In the 1980s, the strategic military alliance between America and Japan ensured that economic tensions were never allowed to get out of hand. By contrast, economic and geopolitical tensions between America and China tend to reinforce each other. America’s prohibitions on government purchases of Chinese-made telecommunications gear are prompted by fears that they would expose critical American infrastructure to Chinese attack. China, for its part, has until recently treated the nascent Trans-Pacific Partnership as the economic counterpart to America’s military ‘pivot’ to Asia: an attempt to ‘encircle’ China and contain its rise.
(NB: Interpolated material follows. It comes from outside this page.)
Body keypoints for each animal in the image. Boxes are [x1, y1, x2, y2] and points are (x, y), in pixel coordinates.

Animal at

Given such political headwinds, the surprise is not that globalisation has struggled, but that it has not struggled more. One reason is that the lessons of the 1930s have been taken on board. Central banks in the countries hit hardest by the financial crisis have pursued unprecedented monetary expansion. That drove down their exchange rates, triggering protests and some protectionist reaction, but far less than in the 1930s.
No real alternative
The anti-globalisers lack an ideological focus. “In the 1930s there were very powerful alternative ideologies – communism and fascism,” says Harold James, an economic historian at Princeton University. Now “we have anti-globalisation, with no set of beliefs that would really sustain anti-globalisation.” Others may envy the way China’s communist party has transformed the economy, but few wish to embrace its political ideology.
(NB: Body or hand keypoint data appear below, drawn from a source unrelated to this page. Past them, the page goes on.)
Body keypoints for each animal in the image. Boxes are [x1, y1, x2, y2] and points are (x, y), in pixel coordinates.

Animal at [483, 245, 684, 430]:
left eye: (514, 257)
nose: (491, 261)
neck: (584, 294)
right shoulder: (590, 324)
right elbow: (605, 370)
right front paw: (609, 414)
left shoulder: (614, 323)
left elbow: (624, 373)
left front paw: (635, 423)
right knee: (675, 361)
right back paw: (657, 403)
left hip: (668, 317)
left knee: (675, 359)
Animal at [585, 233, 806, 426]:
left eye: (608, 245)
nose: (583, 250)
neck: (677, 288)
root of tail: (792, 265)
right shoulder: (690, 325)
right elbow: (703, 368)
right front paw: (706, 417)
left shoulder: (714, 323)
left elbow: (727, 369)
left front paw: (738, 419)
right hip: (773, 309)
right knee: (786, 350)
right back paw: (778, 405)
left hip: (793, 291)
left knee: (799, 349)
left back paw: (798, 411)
Certainly in recent years state capitalism has emerged as a competitor to liberal capitalism, causing a shift towards gated globalisation. But so far the state capitalists are sticking to the rules of the global system. Russia has joined the WTO and is hoping to join the OECD. And state capitalism itself is less able to deliver sustainable growth, one reason why India, Brazil and Indonesia suffered runs on their currencies this past summer.
John Ikenberry, a political scientist at Princeton, notes that even as America’s hegemony has eroded, more of the rest of the world is now democratic and at least nominally committed to free-market capitalism than in the 1980s, when globalisation last paused. That, he thinks, should help its institutions survive.
So the chances are that globalisation will not go into reverse. The power of technology to erase distance is too strong, and the economic benefits of international trade and foreign investment are too widely accepted. But nor will globalisation regain the broad and often unquestioned support it had before 2008. The risk is not that the gates to globalisation will be slammed shut altogether, but that governments will make them too effective: that export promotion will shade into protectionism and wasteful industrial policy, that the crackdown on banks and capital flows will deprive deserving countries and businesses of capital, and that the proliferation of rules and regulations will breed costly bureaucracy and rent-seeking.
Political leaders, most of all in America and China, must not lose sight of the huge benefits that a freer flow of people, trade and capital has brought over the decades, even if such flows occasionally go awry. Gates must remain the exception, and openness the rule.